(Exercise passage)
• • •

In its reasoning, the CJEU first recalled the requirements of mutual trust between the Member States and explained why pushbacks as well as detention for the sole reason that a person is seeking international protection are contrary to EU law, notably Directives 2013/32 and 2013/33.

It then stated that while such practices constitute “serious flaws” in the asylum procedure and in the reception conditions for applicants, only “systemic flaws resulting in a risk of inhuman or degrading treatment within the meaning of Article 4 of the Charter make [the transfer of the person concerned] impossible”, those two conditions being cumulative (§§ 57-58). Article 3(2), second sub-paragraph, of the Dublin III Regulation, indeed reads:

Where it is impossible to transfer an applicant to the Member State primarily designated as responsible because there are substantial grounds for believing that there are systemic flaws in the asylum procedure and in the reception conditions for applicants in that Member State, resulting in a risk of inhuman or degrading treatment within the meaning of Article 4 of the [Charter], the determining Member State shall continue to examine the criteria set out in Chapter III in order to establish whether another Member State can be designated as responsible.

• • •

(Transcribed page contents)
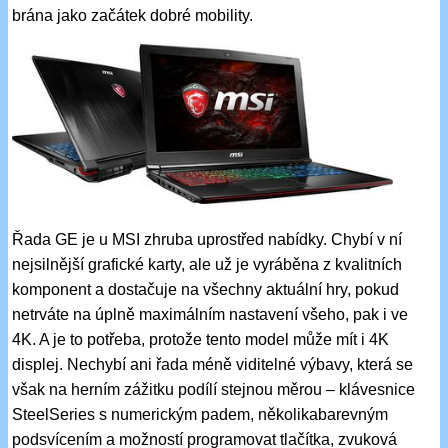
brána jako začátek dobré mobility.
Řada GE je u MSI zhruba uprostřed nabídky. Chybí v ní
nejsilnější grafické karty, ale už je vyráběna z kvalitních
komponent a dostačuje na všechny aktuální hry, pokud
netrváte na úplně maximálním nastavení všeho, pak i ve
4K. A je to potřeba, protože tento model může mít i 4K
displej. Nechybí ani řada méně viditelné výbavy, která se
však na herním zážitku podílí stejnou měrou – klávesnice
SteelSeries s numerickým padem, několikabarevným
podsvícením a možností programovat tlačítka, zvuková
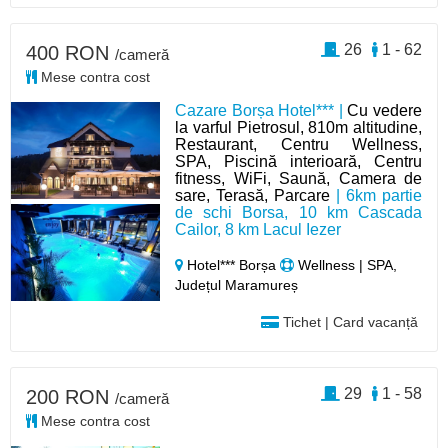
26
1 - 62
400 RON
/cameră
Mese contra cost
Cazare Borșa Hotel*** |
Cu vedere
la varful Pietrosul, 810m altitudine,
Restaurant, Centru Wellness,
SPA, Piscină interioară, Centru
fitness, WiFi, Saună, Camera de
sare, Terasă, Parcare
| 6km partie
de schi Borsa, 10 km Cascada
Cailor, 8 km Lacul Iezer
Hotel*** Borșa
Wellness | SPA,
Județul Maramureș
Tichet | Card vacanță
29
1 - 58
200 RON
/cameră
Mese contra cost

• • •

(Questions)
**A)** In the CJEU passage, swap "Chapter III" for "Chapter IV" in the stretch starting at "Where it is" and ending at "designated as responsible.".
**B)** For each statement, say yes or no on whether the CJEU passage agrees with it, and quote the words that decide it. (i) The CJEU held that detaining someone only because they seek international protection is contrary to EU law. (ii) The CJEU held that serious flaws in the asylum procedure are enough on their own to make a transfer impossible. (iii) The two conditions the CJEU named can each be met separately, as alternatives.
**C)** Which two directives does the CJEU passage name when explaining why pushbacks and such detention go against EU law?
This material has no connection to the CJEU passage.

(Results for the exercise)
**A)**
Where it is impossible to transfer an applicant to the Member State primarily designated as responsible because there are substantial grounds for believing that there are systemic flaws in the asylum procedure and in the reception conditions for applicants in that Member State, resulting in a risk of inhuman or degrading treatment within the meaning of Article 4 of the [Charter], the determining Member State shall continue to examine the criteria set out in Chapter IV in order to establish whether another Member State can be designated as responsible.

**B)**
(i) Yes: "detention for the sole reason that a person is seeking international protection are contrary to EU law"
(ii) No: "only “systemic flaws resulting in a risk of inhuman or degrading treatment within the meaning of Article 4 of the Charter make [the transfer of the person concerned] impossible”"
(iii) No: "those two conditions being cumulative"

**C)** Directives 2013/32 and 2013/33.